It’s getting to be Social Security time. As the 2016 elections get closer, conservatives agitate to cut back benefits and liberals agitate to raise them.

Both sides are likely to increase in volume when Social Security’s delayed annual trustees’ report finally appears later this year. And when people realize that in 2014, Social Security ran a $73 billion cash deficit — that gets to be serious money — even though its trust fund got bigger.

So today, I’m launching what I hope will become a series of Social Security truth-teller articles. By that, I mean columns or articles that will explain what’s actually going on with our biggest and most important social program — as opposed to the conventional wisdom or what conservatives or liberals have to say.

We’ll start today with the idea shared by a truly odd couple — New Jersey Gov. Chris Christie (R) on the right, and Sen. Elizabeth Warren (D-Mass) and other liberals on the left.

Why tie Christie and the liberals together? Because they all think that “the rich” are somehow benefiting unfairly when it comes to Social Security’s retirement benefits.

And, in my fact-supported opinion, they’re both wrong.

Christie proposes to deal with “the rich” by reducing benefits for Social Security retirees who have $80,000 of non-Social Security income and eliminating them entirely for people with $200,000 of such income.
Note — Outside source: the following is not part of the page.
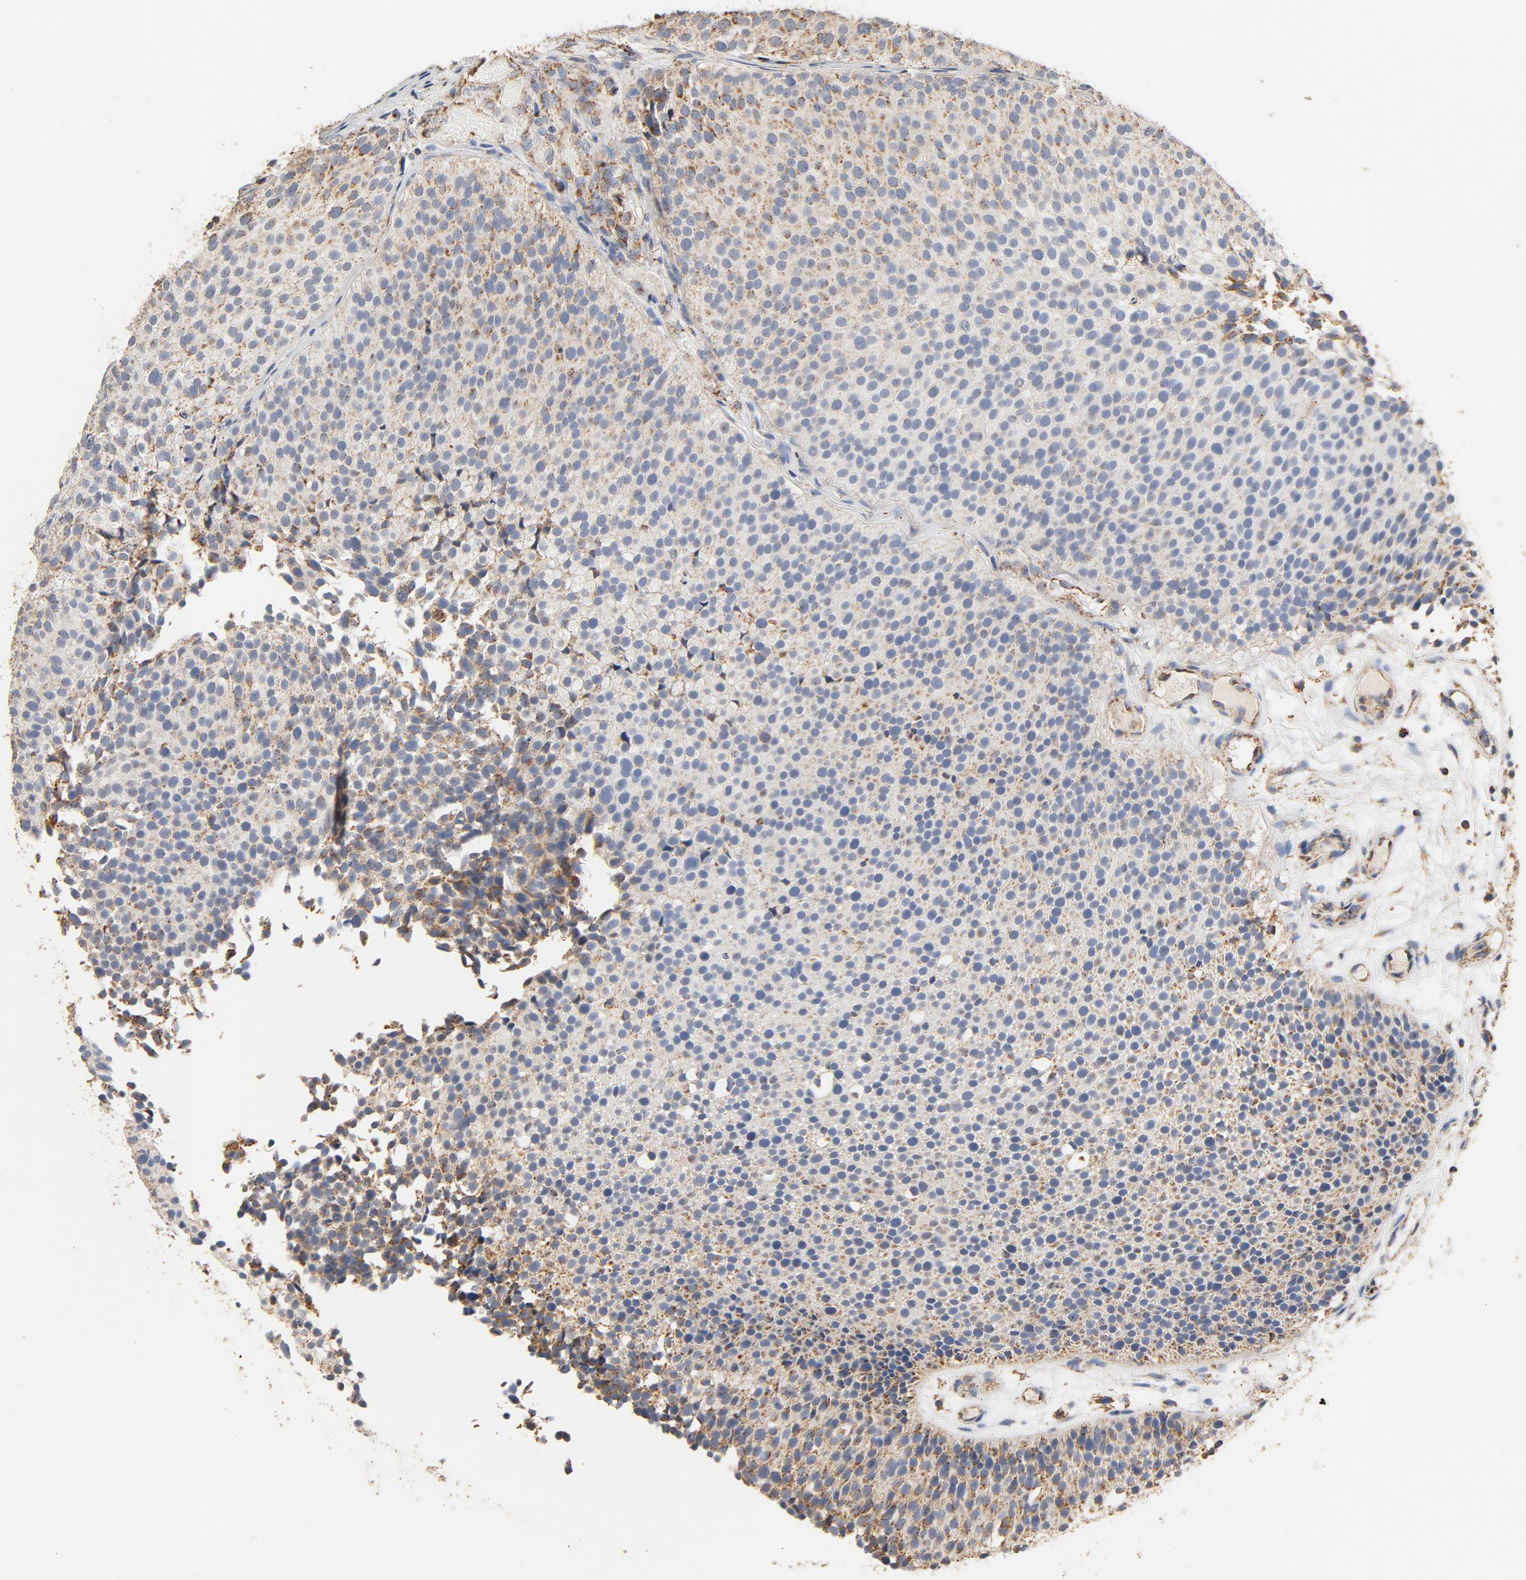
{"staining": {"intensity": "moderate", "quantity": "25%-75%", "location": "cytoplasmic/membranous"}, "tissue": "urothelial cancer", "cell_type": "Tumor cells", "image_type": "cancer", "snomed": [{"axis": "morphology", "description": "Urothelial carcinoma, Low grade"}, {"axis": "topography", "description": "Urinary bladder"}], "caption": "Protein staining of urothelial cancer tissue reveals moderate cytoplasmic/membranous positivity in about 25%-75% of tumor cells.", "gene": "COX4I1", "patient": {"sex": "male", "age": 85}}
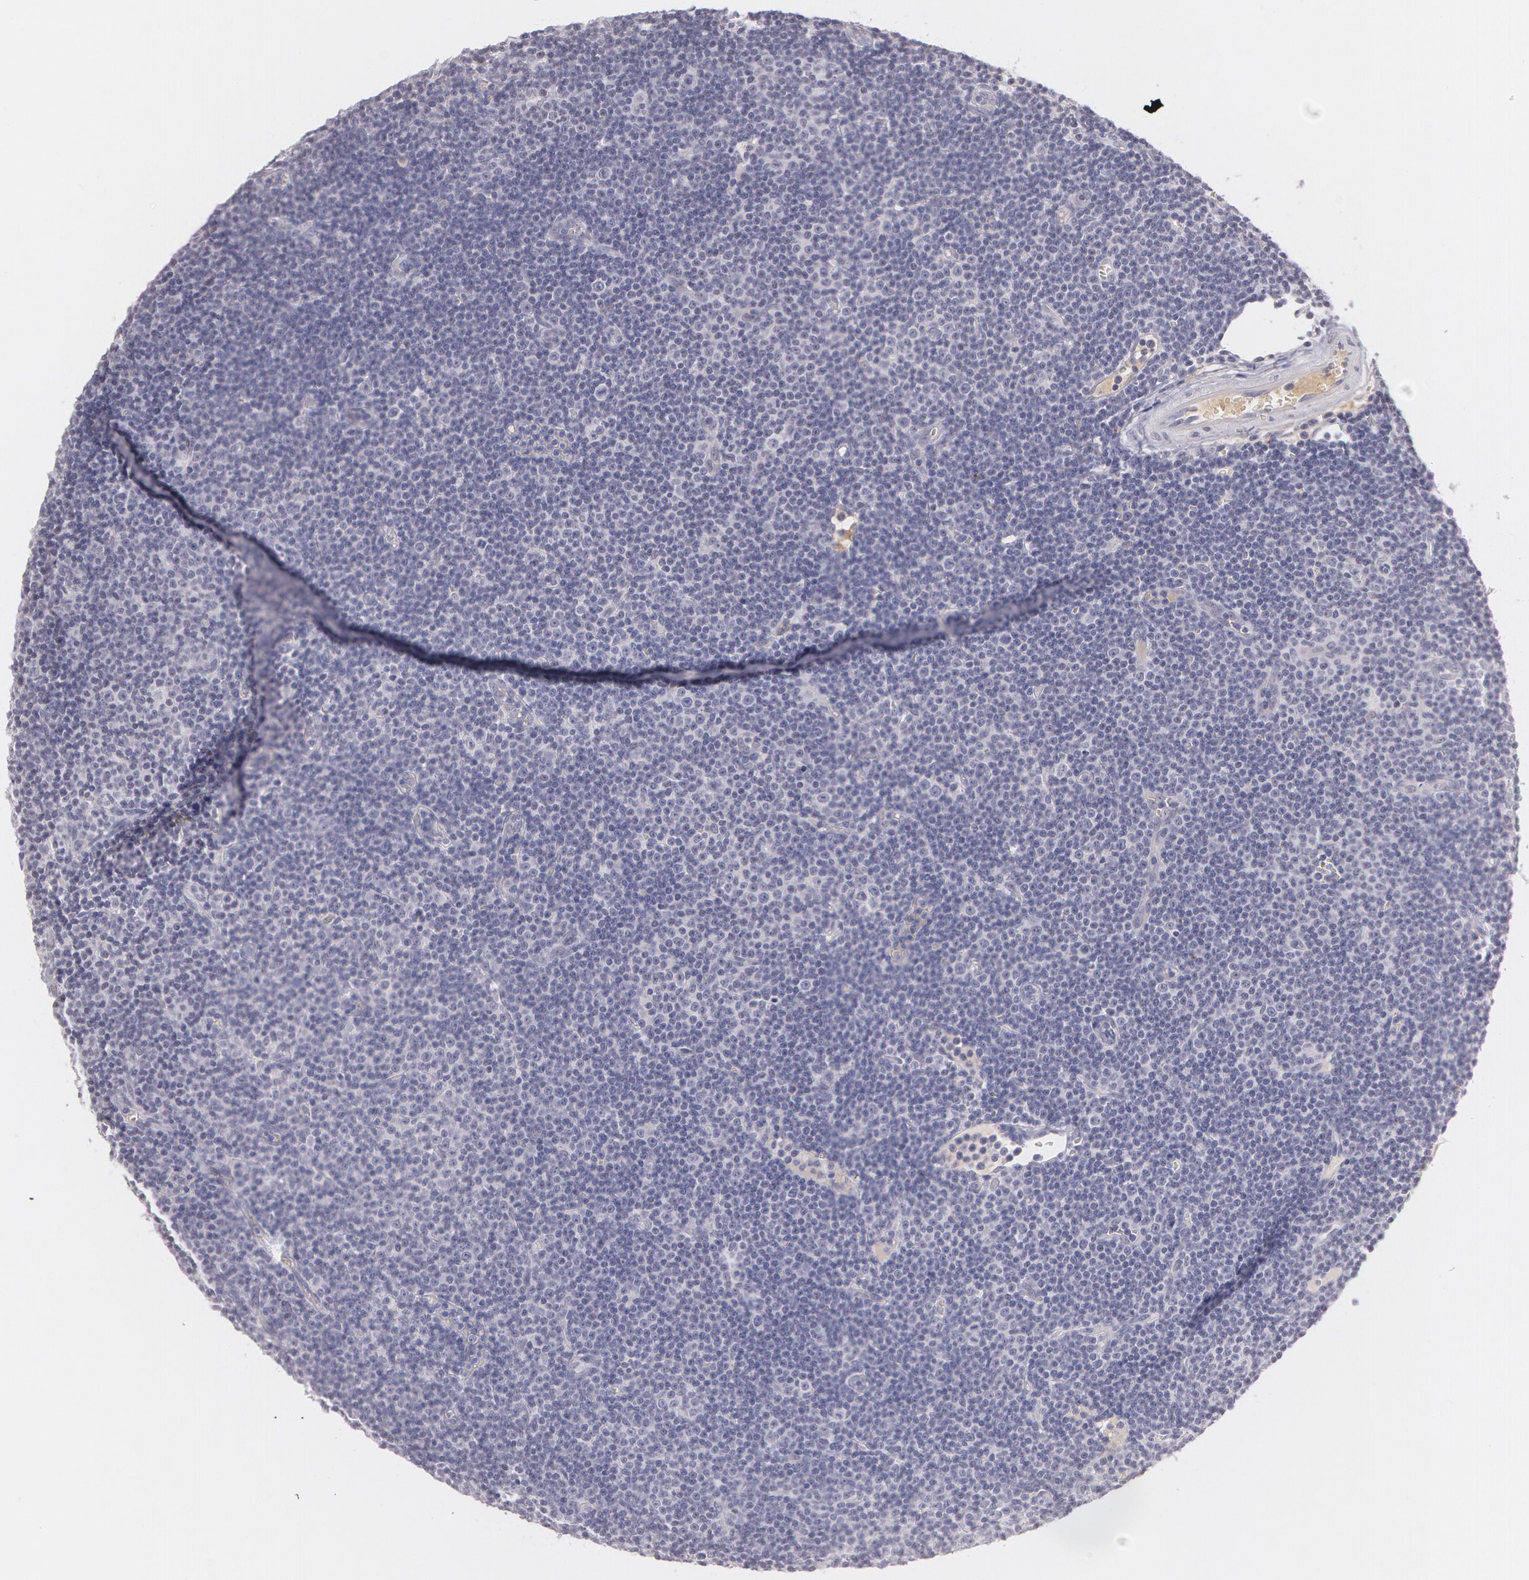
{"staining": {"intensity": "negative", "quantity": "none", "location": "none"}, "tissue": "lymphoma", "cell_type": "Tumor cells", "image_type": "cancer", "snomed": [{"axis": "morphology", "description": "Malignant lymphoma, non-Hodgkin's type, Low grade"}, {"axis": "topography", "description": "Lymph node"}], "caption": "Tumor cells are negative for brown protein staining in lymphoma. (Stains: DAB immunohistochemistry (IHC) with hematoxylin counter stain, Microscopy: brightfield microscopy at high magnification).", "gene": "LBP", "patient": {"sex": "male", "age": 57}}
Liberals want to increase benefits and safeguard the system in large part by eliminating or greatly raising the wage cap (currently $118,500) on which the 12.4 percent Social Security tax is collected.

But when you look at the relationship between what higher-income people pay in Social Security taxes and the benefits they get, you see that what the “max tax” payers get from Social Security is actually worth considerably less than the value of the taxes that they pay into the system.

I know this because six years ago I asked Social Security’s actuaries to place a value on the benefits my wife and I stood to get in retirement compared with the value of the Social Security taxes that she and I and our employers had paid over the years. (I assume, as most analysts do, that the employers’ Social Security tax payments ultimately come out of their employees’ pockets.)

My wife and I offered a classic case because I had paid max tax for the 35-year period on which recipients’ Social Security benefits are based.

Guess what: Social Security’s actuaries calculated that our benefits were worth only about 75 percent of the value of our contributions. (For details, see

What’s more, because my wife and I pay income tax on 85 percent of our Social Security benefits — money that gets credited to the Social Security trust fund — our benefits are effectively reduced by an additional 20 percent or so. That means that our benefits are worth only about half of what we put in.

The fact that I continued working — and paying maximum Social Security taxes — for five more years reduced our benefits even further relative to our contributions.

So, you see, people who earn the maximum wage covered by Social Security — a more accurate term than “the rich” — are subsidizing Social Security rather than getting a fat deal.

As one of those people, I think that’s perfectly fine. Social Security, after all, is an intergenerational transfer payment designed to make sure that people who have worked all their lives, paid taxes and played by the rules don’t have to spend their golden years living on street corners and eating cat food.

I have absolutely no problem with wanting to have max-tax types like me pay more income tax on my Social Security benefit, or to slow down the rate of growth of my benefit or to increase the covered wage — any of which would help to put Social Security cash income and cash outlays into some sort of balance.

But eliminating a promised benefit for which I’ve paid taxes for more than 50 years, as Christie wants to do, if I happen to have done well? To add 12.4 percent in Social Security tax to top earners’ marginal rate, as some liberals want to do by eliminating the salary cap?

Either of those turns Social Security from an earned benefit that is subtly means-tested into welfare. And we all know what tends to happen to welfare in this country.